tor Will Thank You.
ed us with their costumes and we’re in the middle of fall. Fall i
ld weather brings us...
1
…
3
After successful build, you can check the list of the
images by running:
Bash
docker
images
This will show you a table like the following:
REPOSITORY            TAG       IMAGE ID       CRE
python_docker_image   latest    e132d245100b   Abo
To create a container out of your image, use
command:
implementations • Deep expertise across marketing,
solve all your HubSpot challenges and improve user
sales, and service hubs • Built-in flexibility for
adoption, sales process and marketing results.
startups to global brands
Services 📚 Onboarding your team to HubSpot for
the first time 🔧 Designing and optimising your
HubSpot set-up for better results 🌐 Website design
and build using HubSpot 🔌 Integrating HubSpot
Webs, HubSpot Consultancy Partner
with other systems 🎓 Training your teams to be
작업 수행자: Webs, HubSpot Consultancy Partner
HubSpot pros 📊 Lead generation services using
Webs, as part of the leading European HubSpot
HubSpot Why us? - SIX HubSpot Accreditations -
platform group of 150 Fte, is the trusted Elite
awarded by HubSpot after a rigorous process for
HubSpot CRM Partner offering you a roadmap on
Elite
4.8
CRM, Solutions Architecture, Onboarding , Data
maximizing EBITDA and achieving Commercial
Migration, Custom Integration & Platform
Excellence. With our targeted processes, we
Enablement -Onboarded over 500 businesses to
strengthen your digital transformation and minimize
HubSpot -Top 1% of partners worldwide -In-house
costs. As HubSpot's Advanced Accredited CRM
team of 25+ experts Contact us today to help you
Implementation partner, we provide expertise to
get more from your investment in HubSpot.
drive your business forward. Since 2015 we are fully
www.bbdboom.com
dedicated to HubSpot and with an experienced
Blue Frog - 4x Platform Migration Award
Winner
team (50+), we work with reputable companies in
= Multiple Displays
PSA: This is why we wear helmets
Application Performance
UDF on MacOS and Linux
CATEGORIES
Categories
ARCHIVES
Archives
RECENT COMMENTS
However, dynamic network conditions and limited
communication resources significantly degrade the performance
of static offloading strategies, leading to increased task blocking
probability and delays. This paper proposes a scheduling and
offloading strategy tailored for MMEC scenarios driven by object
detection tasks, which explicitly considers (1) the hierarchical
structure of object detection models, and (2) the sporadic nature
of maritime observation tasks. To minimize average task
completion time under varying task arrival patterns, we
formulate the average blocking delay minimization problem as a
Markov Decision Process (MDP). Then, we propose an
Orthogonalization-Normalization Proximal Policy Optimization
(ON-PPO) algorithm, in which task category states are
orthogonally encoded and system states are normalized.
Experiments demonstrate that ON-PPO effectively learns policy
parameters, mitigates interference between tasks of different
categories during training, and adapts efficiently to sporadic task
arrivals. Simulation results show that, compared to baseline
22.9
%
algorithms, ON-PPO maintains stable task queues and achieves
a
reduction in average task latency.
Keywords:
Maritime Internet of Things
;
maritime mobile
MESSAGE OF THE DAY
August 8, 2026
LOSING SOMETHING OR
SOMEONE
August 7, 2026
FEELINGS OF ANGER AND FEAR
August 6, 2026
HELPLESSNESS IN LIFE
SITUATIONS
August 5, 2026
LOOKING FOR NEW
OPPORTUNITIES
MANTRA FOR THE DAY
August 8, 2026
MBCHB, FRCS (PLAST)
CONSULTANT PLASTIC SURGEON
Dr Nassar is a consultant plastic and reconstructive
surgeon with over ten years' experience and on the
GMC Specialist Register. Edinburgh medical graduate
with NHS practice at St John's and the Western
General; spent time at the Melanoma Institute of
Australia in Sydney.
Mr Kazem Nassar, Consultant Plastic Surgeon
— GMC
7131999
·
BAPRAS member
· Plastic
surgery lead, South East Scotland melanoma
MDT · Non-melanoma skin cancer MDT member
==
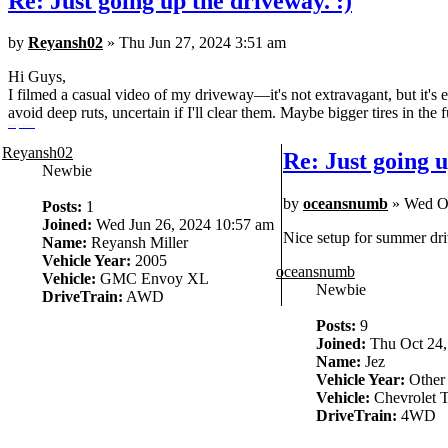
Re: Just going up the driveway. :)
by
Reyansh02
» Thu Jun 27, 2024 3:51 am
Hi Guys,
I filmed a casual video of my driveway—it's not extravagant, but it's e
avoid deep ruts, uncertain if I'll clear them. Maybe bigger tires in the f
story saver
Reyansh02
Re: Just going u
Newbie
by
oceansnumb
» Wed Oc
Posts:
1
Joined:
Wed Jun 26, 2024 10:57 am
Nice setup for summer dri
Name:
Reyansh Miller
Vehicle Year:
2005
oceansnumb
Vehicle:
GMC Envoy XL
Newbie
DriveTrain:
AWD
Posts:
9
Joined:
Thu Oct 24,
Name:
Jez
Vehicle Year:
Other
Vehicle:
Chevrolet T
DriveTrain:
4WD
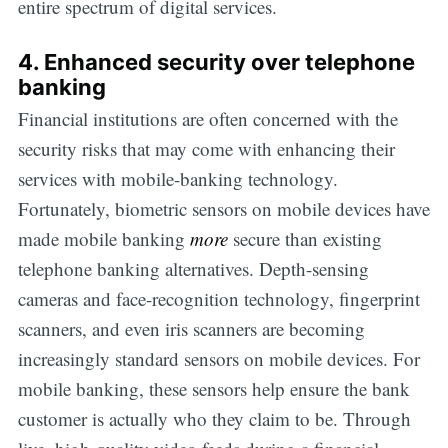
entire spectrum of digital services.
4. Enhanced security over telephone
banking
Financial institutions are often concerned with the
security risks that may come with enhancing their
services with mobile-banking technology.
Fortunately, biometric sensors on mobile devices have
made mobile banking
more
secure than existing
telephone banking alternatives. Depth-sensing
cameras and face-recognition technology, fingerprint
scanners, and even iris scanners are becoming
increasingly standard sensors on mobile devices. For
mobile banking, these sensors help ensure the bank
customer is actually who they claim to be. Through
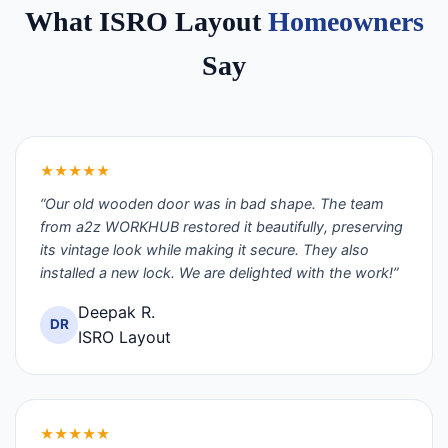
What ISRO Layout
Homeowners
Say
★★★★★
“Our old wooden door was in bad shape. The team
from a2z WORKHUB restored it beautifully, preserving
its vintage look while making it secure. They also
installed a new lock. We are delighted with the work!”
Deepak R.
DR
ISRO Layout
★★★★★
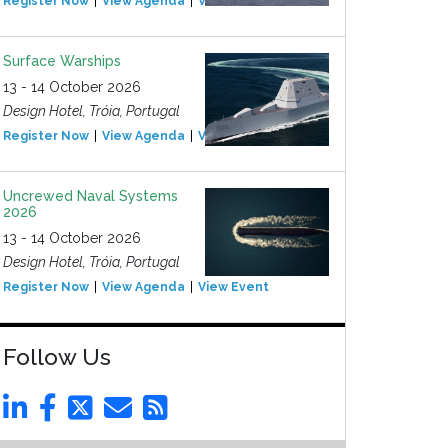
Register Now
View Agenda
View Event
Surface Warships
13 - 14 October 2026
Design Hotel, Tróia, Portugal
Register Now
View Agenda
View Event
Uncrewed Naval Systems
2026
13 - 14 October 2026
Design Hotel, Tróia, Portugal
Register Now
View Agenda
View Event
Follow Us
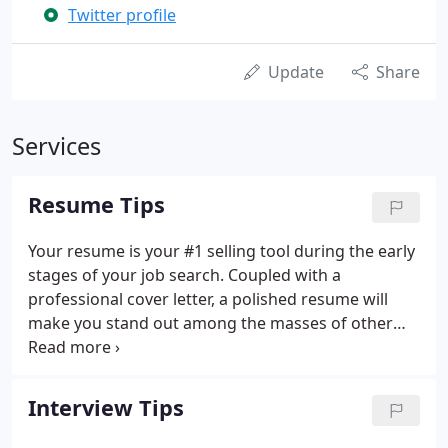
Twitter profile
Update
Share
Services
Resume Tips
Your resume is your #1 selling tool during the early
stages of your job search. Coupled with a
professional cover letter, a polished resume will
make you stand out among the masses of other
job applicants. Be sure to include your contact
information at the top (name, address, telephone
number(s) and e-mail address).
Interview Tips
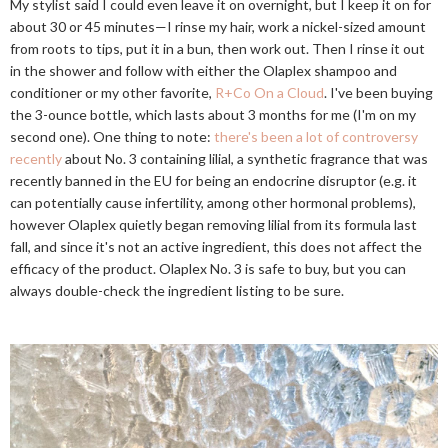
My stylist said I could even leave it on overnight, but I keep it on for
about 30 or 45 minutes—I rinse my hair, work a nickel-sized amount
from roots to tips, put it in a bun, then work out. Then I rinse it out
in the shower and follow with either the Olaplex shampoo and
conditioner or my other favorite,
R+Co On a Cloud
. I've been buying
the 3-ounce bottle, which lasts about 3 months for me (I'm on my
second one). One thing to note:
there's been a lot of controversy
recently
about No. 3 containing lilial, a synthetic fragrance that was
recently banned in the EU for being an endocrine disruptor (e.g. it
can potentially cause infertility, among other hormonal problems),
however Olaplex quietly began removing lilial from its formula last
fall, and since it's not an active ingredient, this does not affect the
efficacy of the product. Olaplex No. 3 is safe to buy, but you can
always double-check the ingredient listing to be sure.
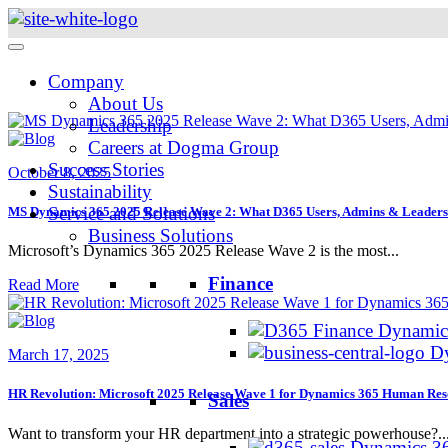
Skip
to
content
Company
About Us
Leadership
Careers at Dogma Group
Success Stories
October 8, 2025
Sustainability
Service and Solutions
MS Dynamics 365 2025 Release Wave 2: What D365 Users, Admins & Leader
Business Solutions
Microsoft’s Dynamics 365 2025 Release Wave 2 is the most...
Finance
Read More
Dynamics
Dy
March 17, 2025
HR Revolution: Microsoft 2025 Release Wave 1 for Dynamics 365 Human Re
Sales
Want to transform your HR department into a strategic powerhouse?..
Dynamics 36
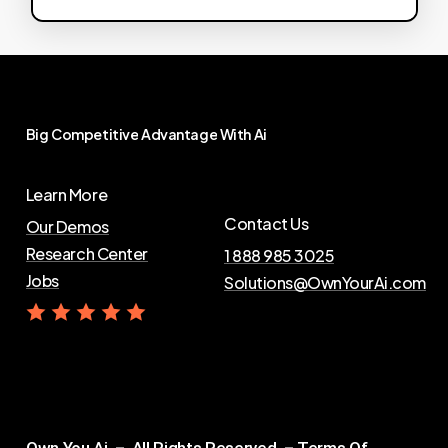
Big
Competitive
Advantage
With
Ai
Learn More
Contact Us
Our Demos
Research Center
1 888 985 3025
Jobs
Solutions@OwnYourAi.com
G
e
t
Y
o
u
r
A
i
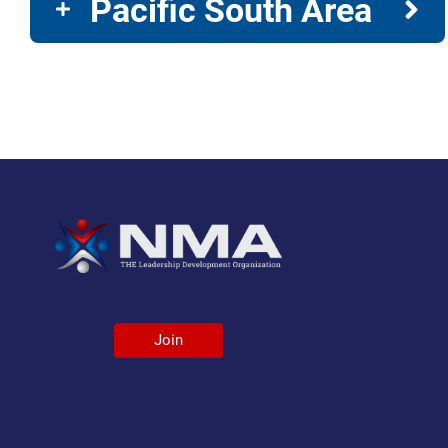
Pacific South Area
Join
==
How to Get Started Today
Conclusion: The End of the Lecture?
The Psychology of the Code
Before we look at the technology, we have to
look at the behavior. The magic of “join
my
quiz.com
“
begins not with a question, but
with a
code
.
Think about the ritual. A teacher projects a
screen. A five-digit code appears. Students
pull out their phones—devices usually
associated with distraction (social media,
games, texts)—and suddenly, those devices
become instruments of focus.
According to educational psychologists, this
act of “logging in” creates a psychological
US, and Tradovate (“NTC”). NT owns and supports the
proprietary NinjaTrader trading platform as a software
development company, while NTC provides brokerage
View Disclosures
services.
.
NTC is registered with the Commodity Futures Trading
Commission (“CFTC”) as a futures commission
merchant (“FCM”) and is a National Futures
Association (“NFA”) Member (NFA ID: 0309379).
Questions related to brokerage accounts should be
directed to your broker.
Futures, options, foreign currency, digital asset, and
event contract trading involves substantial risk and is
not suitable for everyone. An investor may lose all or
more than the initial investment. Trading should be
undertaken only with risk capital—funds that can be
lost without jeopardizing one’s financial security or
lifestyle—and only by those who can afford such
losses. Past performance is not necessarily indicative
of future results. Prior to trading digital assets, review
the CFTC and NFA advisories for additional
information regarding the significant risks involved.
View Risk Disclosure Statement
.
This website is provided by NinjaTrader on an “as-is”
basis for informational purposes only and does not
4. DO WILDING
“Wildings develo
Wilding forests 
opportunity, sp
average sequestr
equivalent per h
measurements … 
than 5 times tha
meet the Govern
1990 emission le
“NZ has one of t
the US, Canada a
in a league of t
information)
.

### JOB
Go through the listing above and copy each line where the string "Consultancy" appears.

### SOLUTION FOR THIS TASK
Webs, HubSpot Consultancy Partner
작업 수행자: Webs, HubSpot Consultancy Partner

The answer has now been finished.